Giving more in-depth advice about efficient communication is a bit out of scope for this article; the main takeaway though is to ensure your communication can be read and digested as quickly as possible. One good way to do that is to think about what the most important takeaway or need for action of the communication is, and then start with that — everything else can come later in the message. This ensures that even if your manager only has time to skim the message, they still will get the gist.
Another important benefit to frequently communicating status is that you can spend time you have in 1:1 discussions not with status updates, but to conversations that help you.

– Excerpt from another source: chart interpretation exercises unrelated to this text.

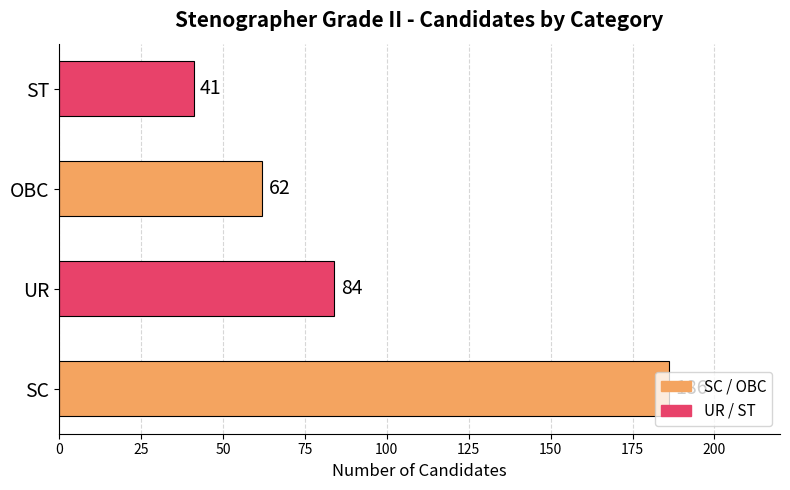

What is the minimum value shown in the chart?

41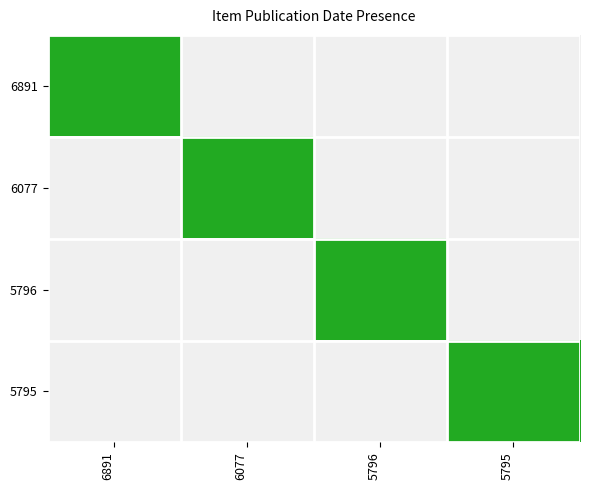

Reading left to right, what are all the values shown in this chart?

6891: 6891=1	6077=0	5796=0	5795=0
6077: 6891=0	6077=1	5796=0	5795=0
5796: 6891=0	6077=0	5796=1	5795=0
5795: 6891=0	6077=0	5796=0	5795=1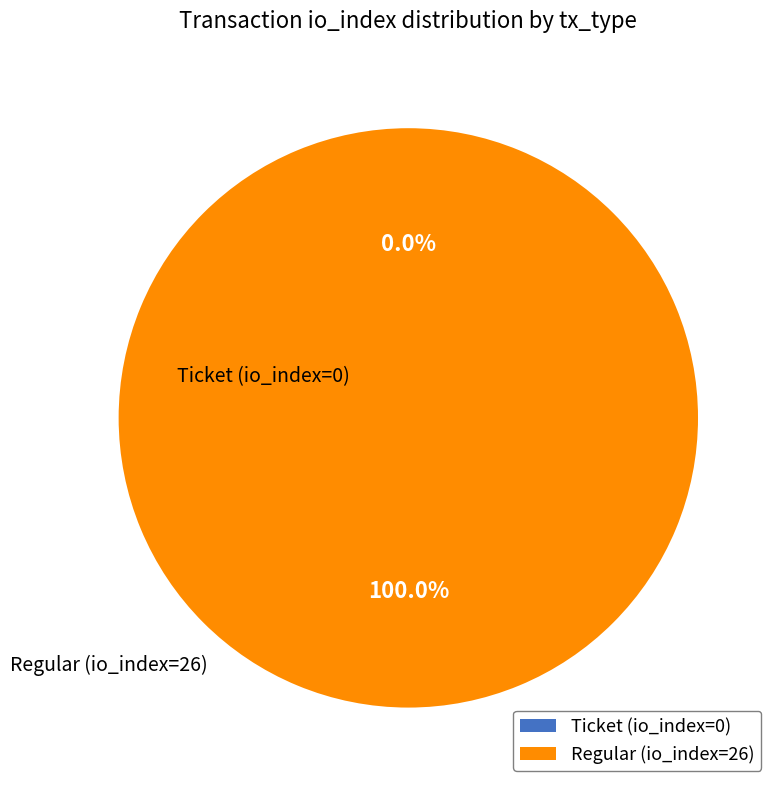

What percentage is NOT represented by Ticket (io_index=0)?

100.0%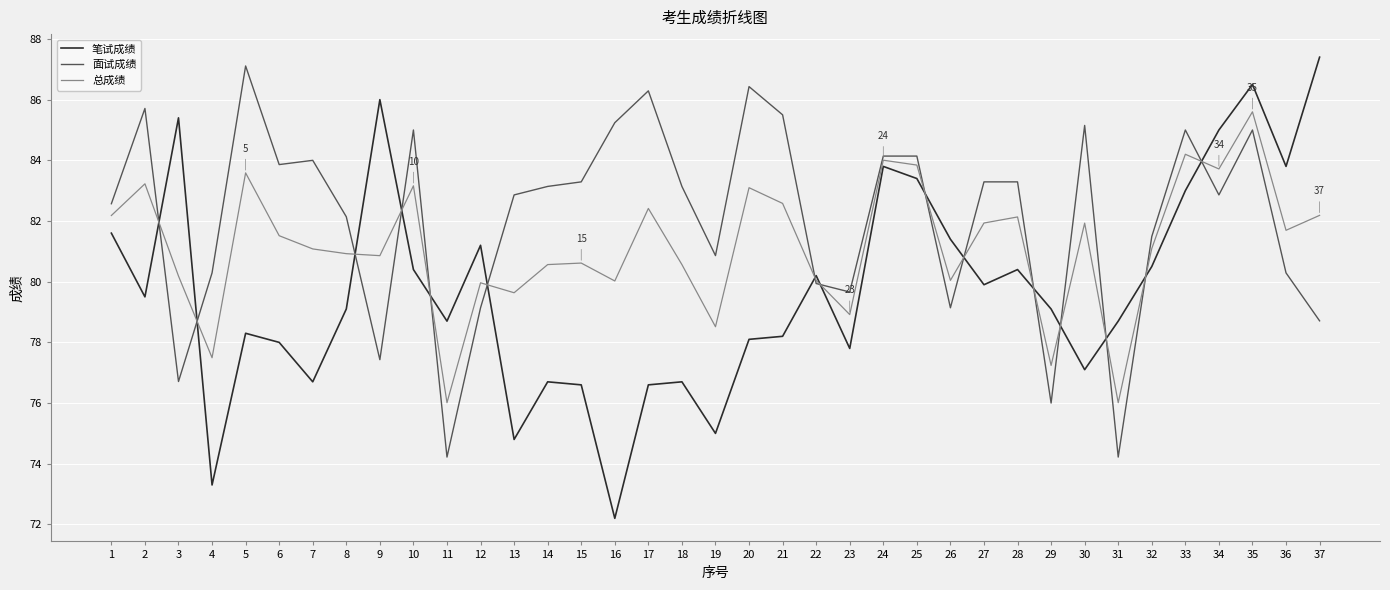

Rank the series by their average value, from highest to lowest.

面试成绩, 总成绩, 笔试成绩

Make best use of one-on-ones
One-on-one discussions should be the most important and impactful discussion forum between you and your manager, and should happen ideally on a weekly basis. Of course, how often these meetings happen and how they are organized depends on your manager (although you can always make suggestions if they aren’t happening frequently or well-organized).
One-on-ones are best for high-bandwidth conversations, where you go back and forth and dig deeply into problems. This is the best way to maximize leverage, where a little bit of time spent with your manager helps you be much more effective at your job.
To make sure that these high-bandwidth conversations about the most critical problems happen, you should come prepared to the meeting. This means knowing what questions you want to discuss, and what information is critical to know to begin the discussion. You can also think about how to best frame the question so that you get input from your manager on the most critical aspects of the problem.
As mentioned above, another recommendation to make sure that you can have impactful discussions in your one-on-one is to minimize the amount of status updates and broadcasting information (where one person talks and the other one just listens). Often, this kind of information can be shared in advance. While you can’t guarantee that your manager will have the time to consume the information asynchronously before the meeting, at least it allows them to do so.
The relationship with your manager is one of the most important relationships in your work life, and investing time into managing that relationship is time well spent. Of course, not every manager relationship is perfect, and some managers just don’t do a great job of managing. As a report, you won’t be able to fix all the flaws of your manager. However, you can do your best to try to get as much out of the relationship as possible (and maximize the leverage that your manager gets from you). I hope the thoughts in this article can help with that to some extent.